# Big Ternetzi



## jp80911

This really got me wanting some terns. every single one he caught is much bigger than all the reds he caught in the Season 1 Piranha episode.


----------



## Guest

That's a good sized fish


----------



## Wide_Eyed_Wanderer

Did he measure it? Was it bigger than 13 inches? I remember that huge controversy where all the fish nerds had a battle royale debating the size of a Tern in the wild.


----------



## Guest

It definitely looks bigger then 13 inches.


----------



## serrasalmus_ve

Big fish


----------



## Smoke

Nice tern!


----------



## Da' Manster!

Nice kick ass specimen you got there, Jeremy!...Your Tern rocks like a VENOM concert!!!...


----------



## jp80911

ni he didn't measure them, he tried to hold one with one hand but it's too wide across for his hand so I figure the fish is at least 6" tall or he has really tinny hands.


----------



## Piranha-Freak101

yes i remember this and im already planning my trip to south america this summer


----------



## Tensa

jp80911 said:


> ni he didn't measure them, he tried to hold one with one hand but it's too wide across for his hand so I figure the fish is at least 6" tall or he has really tinny hands.

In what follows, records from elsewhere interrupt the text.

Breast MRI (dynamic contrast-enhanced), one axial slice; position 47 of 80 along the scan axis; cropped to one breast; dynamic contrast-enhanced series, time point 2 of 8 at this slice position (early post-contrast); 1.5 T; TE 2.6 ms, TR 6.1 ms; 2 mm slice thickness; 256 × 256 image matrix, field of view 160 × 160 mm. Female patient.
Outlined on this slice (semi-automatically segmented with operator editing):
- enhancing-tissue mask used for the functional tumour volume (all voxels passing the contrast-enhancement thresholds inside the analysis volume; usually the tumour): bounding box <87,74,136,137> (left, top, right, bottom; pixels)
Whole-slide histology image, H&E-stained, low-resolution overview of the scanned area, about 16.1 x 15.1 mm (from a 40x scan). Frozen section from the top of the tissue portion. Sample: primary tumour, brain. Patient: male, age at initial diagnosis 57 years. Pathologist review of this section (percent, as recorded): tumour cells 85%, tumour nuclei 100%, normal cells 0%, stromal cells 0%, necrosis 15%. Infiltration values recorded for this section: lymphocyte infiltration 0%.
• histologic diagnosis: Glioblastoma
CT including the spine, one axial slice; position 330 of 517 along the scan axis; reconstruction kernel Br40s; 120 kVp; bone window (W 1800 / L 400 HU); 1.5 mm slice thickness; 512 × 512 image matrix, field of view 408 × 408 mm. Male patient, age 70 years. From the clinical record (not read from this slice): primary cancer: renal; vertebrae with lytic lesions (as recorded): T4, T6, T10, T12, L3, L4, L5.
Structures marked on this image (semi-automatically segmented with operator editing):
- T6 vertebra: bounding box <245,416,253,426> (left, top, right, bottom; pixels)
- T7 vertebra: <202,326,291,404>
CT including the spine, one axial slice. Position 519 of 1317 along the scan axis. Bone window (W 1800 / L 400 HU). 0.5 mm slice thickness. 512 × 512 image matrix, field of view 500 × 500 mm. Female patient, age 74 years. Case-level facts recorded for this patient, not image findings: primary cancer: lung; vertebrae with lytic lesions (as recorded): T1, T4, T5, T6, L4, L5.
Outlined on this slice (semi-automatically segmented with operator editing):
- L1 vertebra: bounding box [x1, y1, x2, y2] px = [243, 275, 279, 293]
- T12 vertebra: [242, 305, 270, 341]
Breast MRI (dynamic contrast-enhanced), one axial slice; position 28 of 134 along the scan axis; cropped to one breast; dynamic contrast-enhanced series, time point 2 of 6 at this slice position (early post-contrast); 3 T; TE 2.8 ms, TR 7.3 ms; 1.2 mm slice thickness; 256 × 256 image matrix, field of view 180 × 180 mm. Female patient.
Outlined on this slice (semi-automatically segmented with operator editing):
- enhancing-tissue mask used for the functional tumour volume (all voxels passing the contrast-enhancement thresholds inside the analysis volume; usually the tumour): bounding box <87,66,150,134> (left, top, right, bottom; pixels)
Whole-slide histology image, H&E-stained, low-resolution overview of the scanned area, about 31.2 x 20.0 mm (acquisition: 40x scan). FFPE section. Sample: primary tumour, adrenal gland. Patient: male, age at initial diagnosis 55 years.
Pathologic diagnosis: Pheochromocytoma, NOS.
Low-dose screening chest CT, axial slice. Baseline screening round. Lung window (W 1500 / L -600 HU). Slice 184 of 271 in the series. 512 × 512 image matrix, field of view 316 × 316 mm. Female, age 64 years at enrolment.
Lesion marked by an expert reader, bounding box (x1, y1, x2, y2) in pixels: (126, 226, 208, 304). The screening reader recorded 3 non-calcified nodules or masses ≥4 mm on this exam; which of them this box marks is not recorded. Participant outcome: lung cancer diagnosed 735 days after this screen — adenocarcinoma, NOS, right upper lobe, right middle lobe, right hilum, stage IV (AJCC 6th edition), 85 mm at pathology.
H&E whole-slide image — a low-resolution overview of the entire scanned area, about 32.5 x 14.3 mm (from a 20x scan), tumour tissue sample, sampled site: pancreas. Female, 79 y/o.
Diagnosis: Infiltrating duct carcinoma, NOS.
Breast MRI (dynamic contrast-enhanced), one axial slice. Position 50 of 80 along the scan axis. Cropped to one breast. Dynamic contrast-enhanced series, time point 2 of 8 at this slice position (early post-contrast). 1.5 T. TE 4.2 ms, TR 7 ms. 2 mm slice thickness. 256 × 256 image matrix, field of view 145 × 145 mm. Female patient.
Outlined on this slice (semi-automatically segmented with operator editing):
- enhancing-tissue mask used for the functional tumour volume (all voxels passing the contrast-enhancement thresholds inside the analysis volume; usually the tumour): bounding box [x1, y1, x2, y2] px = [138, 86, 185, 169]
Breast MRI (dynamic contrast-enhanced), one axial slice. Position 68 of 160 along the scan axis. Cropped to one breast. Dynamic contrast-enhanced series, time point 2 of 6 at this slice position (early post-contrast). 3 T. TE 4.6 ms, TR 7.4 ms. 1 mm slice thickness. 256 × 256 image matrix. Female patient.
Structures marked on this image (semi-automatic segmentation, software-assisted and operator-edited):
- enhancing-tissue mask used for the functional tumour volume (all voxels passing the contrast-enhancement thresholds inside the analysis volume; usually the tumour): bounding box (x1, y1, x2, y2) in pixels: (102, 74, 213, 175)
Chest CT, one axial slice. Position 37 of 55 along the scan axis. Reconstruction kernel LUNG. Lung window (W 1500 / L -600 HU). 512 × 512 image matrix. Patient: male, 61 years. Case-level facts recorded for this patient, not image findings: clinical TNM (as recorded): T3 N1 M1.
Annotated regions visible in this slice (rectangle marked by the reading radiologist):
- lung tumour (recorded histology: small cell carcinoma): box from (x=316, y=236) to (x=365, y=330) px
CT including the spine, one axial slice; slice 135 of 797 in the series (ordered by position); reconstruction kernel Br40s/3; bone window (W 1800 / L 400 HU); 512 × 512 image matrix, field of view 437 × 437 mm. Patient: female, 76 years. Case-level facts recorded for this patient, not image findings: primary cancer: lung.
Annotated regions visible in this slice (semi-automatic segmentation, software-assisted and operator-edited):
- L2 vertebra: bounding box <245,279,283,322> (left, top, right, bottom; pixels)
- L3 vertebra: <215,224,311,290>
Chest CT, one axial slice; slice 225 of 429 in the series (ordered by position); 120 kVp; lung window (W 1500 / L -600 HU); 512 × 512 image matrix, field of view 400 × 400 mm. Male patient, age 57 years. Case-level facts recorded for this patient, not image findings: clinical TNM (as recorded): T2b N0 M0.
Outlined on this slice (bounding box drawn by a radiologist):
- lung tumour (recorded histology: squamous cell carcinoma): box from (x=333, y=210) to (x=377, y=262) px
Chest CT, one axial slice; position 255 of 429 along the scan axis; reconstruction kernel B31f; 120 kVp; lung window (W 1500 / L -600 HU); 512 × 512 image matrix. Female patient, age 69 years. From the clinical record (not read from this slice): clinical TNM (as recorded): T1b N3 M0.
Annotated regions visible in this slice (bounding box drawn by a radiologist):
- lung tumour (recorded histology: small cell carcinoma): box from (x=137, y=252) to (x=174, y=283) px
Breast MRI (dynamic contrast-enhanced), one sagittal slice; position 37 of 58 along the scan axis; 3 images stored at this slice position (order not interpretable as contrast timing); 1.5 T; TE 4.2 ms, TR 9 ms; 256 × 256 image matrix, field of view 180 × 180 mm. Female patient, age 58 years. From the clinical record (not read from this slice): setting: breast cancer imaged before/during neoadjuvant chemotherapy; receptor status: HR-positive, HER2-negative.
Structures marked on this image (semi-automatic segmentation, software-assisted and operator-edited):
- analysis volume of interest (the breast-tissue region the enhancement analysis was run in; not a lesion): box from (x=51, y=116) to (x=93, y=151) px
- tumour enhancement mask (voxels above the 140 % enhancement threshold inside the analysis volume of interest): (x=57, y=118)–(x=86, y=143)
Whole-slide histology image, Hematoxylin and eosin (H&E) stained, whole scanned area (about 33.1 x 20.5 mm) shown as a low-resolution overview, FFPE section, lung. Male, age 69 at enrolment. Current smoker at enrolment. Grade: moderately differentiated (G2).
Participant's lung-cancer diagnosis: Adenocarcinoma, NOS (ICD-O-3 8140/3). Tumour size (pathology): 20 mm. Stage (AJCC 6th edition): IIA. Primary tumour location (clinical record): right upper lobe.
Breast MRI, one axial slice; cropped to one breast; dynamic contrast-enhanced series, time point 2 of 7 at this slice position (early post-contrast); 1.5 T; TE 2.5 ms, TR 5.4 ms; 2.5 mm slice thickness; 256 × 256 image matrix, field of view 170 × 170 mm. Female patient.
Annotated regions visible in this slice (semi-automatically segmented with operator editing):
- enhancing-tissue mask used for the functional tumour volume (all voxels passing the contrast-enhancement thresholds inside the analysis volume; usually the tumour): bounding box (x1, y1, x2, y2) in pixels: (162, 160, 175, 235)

even my tiny hands would put the P at minimum 6 inches tall. we all know Jeremy isnt a short dude either so that has to be a huge P either way.

and yea we tend to argue about size a lot around here kind of pointless really. either believe it or not no sense arguing over stupid stuff. arguing doesnt change reality whether the majority agree with reality or not. if someone calls a rose a daisy then its a daisy to them...still smells and looks the same. even science chances "facts" or fixes "errors" take the status of pluto for example or total number of planets. either way nice terns lil pale but hey if they endup in my tank i wouldnt be mad


----------



## Mr. Hannibal

Thanks for sharing...


----------



## CLUSTER ONE

So is this new episisode all terns?


----------



## jp80911

I wish it was about terns but sadly no, its about a killer ray, Potamotrygon brachyura. the one he caught is 53" diameter across, he saw a dead one earlier with the tail cut off and all gutted and dehydrated under the sun and still weight 200lbs.


----------



## CLUSTER ONE

So there are 2 episodes on giant rays then? One season he did a giant ray from somehwere in asia.


----------



## jp80911

Yea, that one was a giant Mekong River ray, more low profile (thinner build) with a much longer tail


----------



## balluupnetme

Thats a badass lookin ray looks muscular


----------



## bob351

Danny Tanner said:


> Did he measure it? Was it bigger than 13 inches? I remember that huge controversy where all the fish nerds had a battle royale debating the size of a Tern in the wild.












that ray is sweet, love south american rays


----------



## salvo85

Amazing fish, nature is irreplaceable


----------



## sprfunk

Some guy got hit by one and said it took like 3 years to heal. They showed gain-green pictures. I don't like rays.


----------



## His Majesty

sweet catch

and that massive FW ray is epic. some english guy (robson green) went to the amazon to try to catch one and it was the size of a car. and its bard was thicker that a mans arm


----------



## MFNRyan

That episode was just on a few weeks ago. The guy that got hit took six or seven years to heal. He caught one on the beach an it got him trying to get it back in the water. I was wondering what type of P that was in the episode. He caugth so many of them an as soon as his bait hit the water. The bigger ones turned on at night. I want a tern now!! lol Glad I found this post because I was very interested in what size fish it was. Also I believe I have it recorded an will watch it again. I'm pretty sure he said one of them was over 16" an all the ones he caught were some of the biggest Piranha he had caught to date!


----------



## fury

i love all his episodes


----------



## Johnny_Zanni

This one is 16"+


----------



## MFNRyan

Yeah I'm actually rewatching the show right now lol I got it on my DVR he said he caught many over 16" an he was catching them fast. Could you imagine that beauty in your house. MAN!!!


----------